The Social Security program is now, and has always been, an entitlement program to reduce the impact of earnings losses by death of a prime wage earner in the family, or retirement, or disability. Nothing has changed except the attempt by conservatives to hiss ‘entitlement’ as if this were some form of scatological term.

The Social Security program is not bankrupt now, nor by the most pessimistic projections will it be until 2042, and even then a modest increase in payroll contributions would sustain the program for its next 75 years in operation. Professional actuaries warn against using “infinite horizon” projections as misleading and essentially uninformative. [FactCheck]

What we have in candidate Angle’s policy statement from June 2010 is a clear indication of a nominee asserting the interests of Wall Street, using questionable actuarial projections upon which to base her statements of presumed need; and, offering little more than the same rhetoric that has been used since 1976 [Time] to substantiate her policy position.

3 Comments

Filed under Angle, Social Security

3 responses to “>Angling For 1935: Privatize Social Security

  1. Dan

    >Oh, hell, screw the people past the year 2042. i guess that would be my kids, maybe yours and and grand kids I may have. Wow, what a pathetic response you gave.and yes, privatization should be an option, not mandated, but an option for social security. I mean if it is good enough for teachers and other government employees of Nevada, then it should be good enough for anyone else.

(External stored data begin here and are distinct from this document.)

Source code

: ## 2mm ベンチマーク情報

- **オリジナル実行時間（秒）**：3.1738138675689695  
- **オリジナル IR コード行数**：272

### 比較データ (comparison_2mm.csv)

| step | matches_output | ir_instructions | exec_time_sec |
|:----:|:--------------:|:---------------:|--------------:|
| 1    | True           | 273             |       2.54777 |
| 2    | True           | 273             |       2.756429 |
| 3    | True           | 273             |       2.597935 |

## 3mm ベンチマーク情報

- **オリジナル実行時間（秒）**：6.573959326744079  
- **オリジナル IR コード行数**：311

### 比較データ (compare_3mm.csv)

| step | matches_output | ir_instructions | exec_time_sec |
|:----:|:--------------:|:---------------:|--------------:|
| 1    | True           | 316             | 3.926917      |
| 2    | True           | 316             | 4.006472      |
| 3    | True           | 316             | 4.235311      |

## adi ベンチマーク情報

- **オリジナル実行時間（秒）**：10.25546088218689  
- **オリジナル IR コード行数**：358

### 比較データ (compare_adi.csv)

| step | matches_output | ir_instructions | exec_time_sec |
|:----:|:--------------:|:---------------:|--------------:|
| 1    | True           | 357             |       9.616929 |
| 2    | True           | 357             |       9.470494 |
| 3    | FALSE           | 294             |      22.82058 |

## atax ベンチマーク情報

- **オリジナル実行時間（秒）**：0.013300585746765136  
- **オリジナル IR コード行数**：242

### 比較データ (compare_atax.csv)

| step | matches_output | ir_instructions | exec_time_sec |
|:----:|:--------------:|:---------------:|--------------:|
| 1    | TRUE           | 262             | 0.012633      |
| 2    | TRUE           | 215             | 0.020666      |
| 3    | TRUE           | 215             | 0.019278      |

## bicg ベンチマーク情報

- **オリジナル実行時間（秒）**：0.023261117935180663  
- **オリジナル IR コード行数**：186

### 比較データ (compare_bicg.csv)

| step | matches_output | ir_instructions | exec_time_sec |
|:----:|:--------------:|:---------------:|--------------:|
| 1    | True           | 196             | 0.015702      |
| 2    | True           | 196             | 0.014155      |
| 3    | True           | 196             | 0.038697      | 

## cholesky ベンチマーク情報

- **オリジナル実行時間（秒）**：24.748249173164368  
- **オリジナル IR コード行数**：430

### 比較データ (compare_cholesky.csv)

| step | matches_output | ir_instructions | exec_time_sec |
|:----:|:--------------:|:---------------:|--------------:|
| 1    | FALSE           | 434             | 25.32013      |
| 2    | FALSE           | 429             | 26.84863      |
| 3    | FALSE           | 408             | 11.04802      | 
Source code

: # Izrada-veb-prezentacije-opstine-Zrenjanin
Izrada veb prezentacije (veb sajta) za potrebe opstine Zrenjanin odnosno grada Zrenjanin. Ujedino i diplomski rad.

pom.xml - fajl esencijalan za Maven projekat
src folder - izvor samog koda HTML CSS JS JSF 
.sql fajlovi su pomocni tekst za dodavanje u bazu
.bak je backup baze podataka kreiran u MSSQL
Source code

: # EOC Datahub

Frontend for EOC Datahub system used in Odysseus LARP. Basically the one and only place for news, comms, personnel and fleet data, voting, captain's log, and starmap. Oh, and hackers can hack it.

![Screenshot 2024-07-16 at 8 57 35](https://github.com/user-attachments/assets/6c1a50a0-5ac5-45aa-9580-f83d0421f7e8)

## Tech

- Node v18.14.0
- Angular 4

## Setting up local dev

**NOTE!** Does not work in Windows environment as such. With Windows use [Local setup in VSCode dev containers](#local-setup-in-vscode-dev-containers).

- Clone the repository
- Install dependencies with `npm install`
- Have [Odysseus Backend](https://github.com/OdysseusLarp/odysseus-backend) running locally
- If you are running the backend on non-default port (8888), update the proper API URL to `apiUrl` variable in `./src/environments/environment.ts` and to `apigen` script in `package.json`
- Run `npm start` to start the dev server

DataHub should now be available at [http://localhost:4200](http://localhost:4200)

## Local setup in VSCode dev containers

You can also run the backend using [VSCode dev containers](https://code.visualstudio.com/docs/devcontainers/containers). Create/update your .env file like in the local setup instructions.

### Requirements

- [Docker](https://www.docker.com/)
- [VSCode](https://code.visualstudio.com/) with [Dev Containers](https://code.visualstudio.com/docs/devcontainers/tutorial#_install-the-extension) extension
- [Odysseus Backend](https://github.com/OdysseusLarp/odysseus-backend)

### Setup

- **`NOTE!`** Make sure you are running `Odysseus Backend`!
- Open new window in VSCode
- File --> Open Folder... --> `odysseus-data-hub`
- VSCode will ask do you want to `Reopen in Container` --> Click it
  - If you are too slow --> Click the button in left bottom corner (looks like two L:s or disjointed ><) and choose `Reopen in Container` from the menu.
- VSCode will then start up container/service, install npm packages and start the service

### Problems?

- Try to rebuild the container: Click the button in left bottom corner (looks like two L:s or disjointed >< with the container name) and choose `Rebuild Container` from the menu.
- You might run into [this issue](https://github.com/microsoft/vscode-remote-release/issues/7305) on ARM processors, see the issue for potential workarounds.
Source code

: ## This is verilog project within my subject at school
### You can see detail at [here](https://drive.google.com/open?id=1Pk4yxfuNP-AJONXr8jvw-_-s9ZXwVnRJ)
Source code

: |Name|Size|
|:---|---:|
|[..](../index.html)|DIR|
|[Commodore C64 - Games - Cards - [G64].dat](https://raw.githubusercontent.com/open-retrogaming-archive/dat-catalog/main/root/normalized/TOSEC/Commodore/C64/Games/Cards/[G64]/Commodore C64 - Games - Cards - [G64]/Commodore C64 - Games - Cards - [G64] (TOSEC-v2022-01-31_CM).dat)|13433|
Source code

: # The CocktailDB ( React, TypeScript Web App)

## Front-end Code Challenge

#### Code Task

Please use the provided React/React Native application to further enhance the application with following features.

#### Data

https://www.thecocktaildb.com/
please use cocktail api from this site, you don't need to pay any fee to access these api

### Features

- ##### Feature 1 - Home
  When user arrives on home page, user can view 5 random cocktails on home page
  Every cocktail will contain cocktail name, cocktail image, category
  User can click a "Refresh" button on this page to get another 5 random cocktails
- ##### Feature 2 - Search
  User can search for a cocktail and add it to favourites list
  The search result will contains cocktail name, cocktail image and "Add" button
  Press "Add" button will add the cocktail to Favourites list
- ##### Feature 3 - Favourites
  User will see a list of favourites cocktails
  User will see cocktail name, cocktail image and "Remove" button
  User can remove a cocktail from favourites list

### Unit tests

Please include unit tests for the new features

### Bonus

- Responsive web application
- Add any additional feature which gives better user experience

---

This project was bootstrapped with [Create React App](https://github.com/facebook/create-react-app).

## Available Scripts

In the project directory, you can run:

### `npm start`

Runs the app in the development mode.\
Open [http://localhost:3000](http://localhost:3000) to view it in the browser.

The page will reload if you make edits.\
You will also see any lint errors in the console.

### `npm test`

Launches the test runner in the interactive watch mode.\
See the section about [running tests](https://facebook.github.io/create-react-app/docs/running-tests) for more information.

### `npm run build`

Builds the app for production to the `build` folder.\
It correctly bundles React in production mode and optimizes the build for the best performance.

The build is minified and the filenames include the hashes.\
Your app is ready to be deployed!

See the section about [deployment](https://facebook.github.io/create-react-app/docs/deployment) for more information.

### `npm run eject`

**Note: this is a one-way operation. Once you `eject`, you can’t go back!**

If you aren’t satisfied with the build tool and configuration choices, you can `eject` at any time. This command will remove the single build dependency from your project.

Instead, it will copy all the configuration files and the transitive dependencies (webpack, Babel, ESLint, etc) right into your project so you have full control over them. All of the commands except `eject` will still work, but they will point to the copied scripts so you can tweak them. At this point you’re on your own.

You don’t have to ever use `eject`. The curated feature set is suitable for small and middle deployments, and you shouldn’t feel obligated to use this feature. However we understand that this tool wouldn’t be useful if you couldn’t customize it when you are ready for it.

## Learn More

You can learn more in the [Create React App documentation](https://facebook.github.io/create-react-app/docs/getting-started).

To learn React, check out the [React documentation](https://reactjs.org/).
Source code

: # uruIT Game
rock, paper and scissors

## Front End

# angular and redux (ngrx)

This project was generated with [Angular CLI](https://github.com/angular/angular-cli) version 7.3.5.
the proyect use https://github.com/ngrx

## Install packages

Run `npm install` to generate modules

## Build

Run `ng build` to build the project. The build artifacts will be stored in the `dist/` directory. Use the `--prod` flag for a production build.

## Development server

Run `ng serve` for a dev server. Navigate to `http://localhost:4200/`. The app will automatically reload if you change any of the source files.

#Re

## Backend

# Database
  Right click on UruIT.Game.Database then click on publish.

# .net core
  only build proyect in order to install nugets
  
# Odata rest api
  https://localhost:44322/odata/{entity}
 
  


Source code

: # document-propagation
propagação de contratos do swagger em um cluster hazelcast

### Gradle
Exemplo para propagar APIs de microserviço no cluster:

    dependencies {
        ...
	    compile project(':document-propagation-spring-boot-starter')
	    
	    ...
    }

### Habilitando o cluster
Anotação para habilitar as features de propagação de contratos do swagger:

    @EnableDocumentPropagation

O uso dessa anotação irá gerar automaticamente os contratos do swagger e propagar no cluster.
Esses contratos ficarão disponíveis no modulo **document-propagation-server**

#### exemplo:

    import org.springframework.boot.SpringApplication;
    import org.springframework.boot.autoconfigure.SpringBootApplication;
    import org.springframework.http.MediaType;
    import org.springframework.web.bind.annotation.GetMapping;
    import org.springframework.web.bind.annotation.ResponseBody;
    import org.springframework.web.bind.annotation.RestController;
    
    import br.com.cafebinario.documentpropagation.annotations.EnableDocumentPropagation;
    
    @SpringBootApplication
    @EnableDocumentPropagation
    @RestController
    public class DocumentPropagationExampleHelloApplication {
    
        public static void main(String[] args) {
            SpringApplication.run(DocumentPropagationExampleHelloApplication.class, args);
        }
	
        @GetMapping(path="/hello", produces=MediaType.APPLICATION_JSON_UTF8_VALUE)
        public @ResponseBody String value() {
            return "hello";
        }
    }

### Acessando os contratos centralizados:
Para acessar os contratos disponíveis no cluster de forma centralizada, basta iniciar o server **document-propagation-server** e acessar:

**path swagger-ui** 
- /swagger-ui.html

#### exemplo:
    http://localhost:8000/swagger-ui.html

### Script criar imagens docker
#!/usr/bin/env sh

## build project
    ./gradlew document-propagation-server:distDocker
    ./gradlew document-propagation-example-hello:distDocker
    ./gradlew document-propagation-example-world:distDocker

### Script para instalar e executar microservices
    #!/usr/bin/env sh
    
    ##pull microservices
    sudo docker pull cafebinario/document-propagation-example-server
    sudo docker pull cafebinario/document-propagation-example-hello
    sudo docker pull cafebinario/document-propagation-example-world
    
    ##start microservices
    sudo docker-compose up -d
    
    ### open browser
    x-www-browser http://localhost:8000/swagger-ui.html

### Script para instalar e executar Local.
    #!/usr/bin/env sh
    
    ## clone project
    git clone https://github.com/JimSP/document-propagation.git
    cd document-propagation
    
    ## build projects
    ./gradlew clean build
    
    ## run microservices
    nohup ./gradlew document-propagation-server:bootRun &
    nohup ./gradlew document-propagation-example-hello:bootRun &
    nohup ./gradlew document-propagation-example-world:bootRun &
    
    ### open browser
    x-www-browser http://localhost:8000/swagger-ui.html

  2. >Read again: The program could achieve solvency for the next 75 year window with some tweaking. Not dismantling. You're getting better, but why do you find it necessary to apply invective when a simple declaratory challenge would serve as well? Try something decaf?

  3. >What was happening in 1935?In 1934, the US Railroad Retirement and Unemployment Act was put into law. That act was a direct result of the theft of private pension money by railroad owners (such as Pullman). People went on strikes over stolen pensions and an Illinois governor had the state militia shoot Pullman strikers. The feds stepped in because interstate commerce was severely impacted by such acts. Other industries copied the railroad actions, went on strike in the face of stolen pay and benefits. The railroad act was used as the model for the Social Security Act. Private industry will always steal from employees and stockholders, it does to this day. Take a lesson from history, got back to private pensions and watch them be stolen.